** Opening WORKING DATA block **

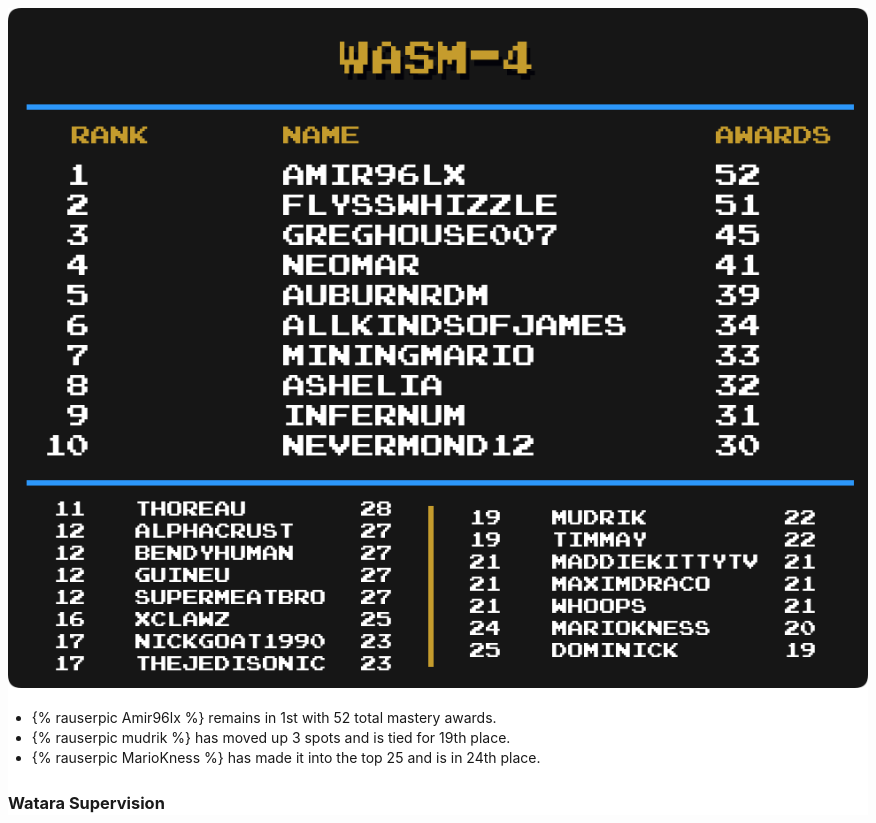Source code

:   <img src="img/TopMasteries/WASM-4.png" />
</p>

* {% rauserpic Amir96lx %} remains in 1st with 52 total mastery awards.
* {% rauserpic mudrik %} has moved up 3 spots and is tied for 19th place.
* {% rauserpic MarioKness %} has made it into the top 25 and is in 24th place.

### Watara Supervision

<p align="center">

** Closing WORKING DATA block **

• [DIRECTIONS FOR THIS TASK]
Write out word for word every line from the one containing "total mastery awards." through the last line of the data, and no other line.

• [RESPONSE BELOW]
* {% rauserpic Amir96lx %} remains in 1st with 52 total mastery awards.
* {% rauserpic mudrik %} has moved up 3 spots and is tied for 19th place.
* {% rauserpic MarioKness %} has made it into the top 25 and is in 24th place.

### Watara Supervision

<p align="center">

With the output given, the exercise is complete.